On 15 November, Colonel Long organized a reconnaissance force to head from Estcourt to Colenso, as they had received reports of Boers heading towards Estcourt and Weenen. The train passed Frere station, and Natal Police reported that all was clear ahead. The train continued towards Colenso when they passed a Boer position 600 yards away from them. The artillery on board the train opened fire, followed in quick succession by the riflemen, and the train reversed in order to get closer to the Boer position. Just a bit further past was a ridge, in which Boer artillery and a Maxim "Pom Pom" was situated. The Boers opened fire with their artillery and derailed the three train cars. Winston Churchill, who was present as a correspondent, along with Lt. Frankland, managed to pile the wounded onto the engine, whilst Captain Haldane held off the Boer forces. The engine was still operational, and Churchill and Frankland sent the train down towards Estcourt, where it reached safety. Churchill then returned to the battlefield to assist Haldane in holding off the Boers. The rest of the forces present tried to hold off the Boers, with a few managing to head back to Estcourt. The rest of the British force was captured by the Boers.

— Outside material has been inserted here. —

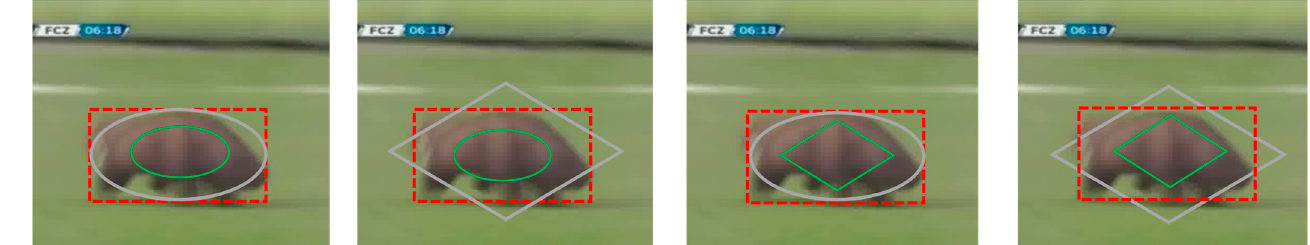
Figure 12. Four different sample label combinations: Ellipses, rhombus-ellipse, ellipse-rhombus, and rhombuses. Specifically, the labels ② and ③ , which consist of ellipse and rhombus, perform a little bit better than the ellipse labels. On the whole, the rhombus labels have the best per- formance compared to the other three label shapes. It indicates that our rhombuses labels can debase interference of the error-prone sample and get a more noiseless classification.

| Composition of British Forces present |
|---|
| 4 Sailors from the HMS Tartar |
| 4 Sections, Dublin Fusiliers |
| 1 Company, Durban Light Infantry |

== Aftermath ==
After the armored train was captured by the Boers, they continued moving south. By 21 November, they had advanced towards Estcourt, where they occupied the hills around the city. The British forces were worried that the Boers would move south and occupy Pietermaritzburg, and the city began construction of earthworks, and stationing naval guns on the nearby hills. The Boers, under General Joubert, moved further south, reaching the hills in an area called Willow Grange. Walter Kitchener dispatched forces from further down the line in order to halt the Boer advance on 23 November, resulting in the Battle of Willow Grange. Whilst the battle was a loss, it halted the Boer advance, and Joubert withdrew his troops on 24 November, retiring to Colenso. Buller and his relief force soon arrived, and began pushing towards Colenso and the besieged city of Ladysmith.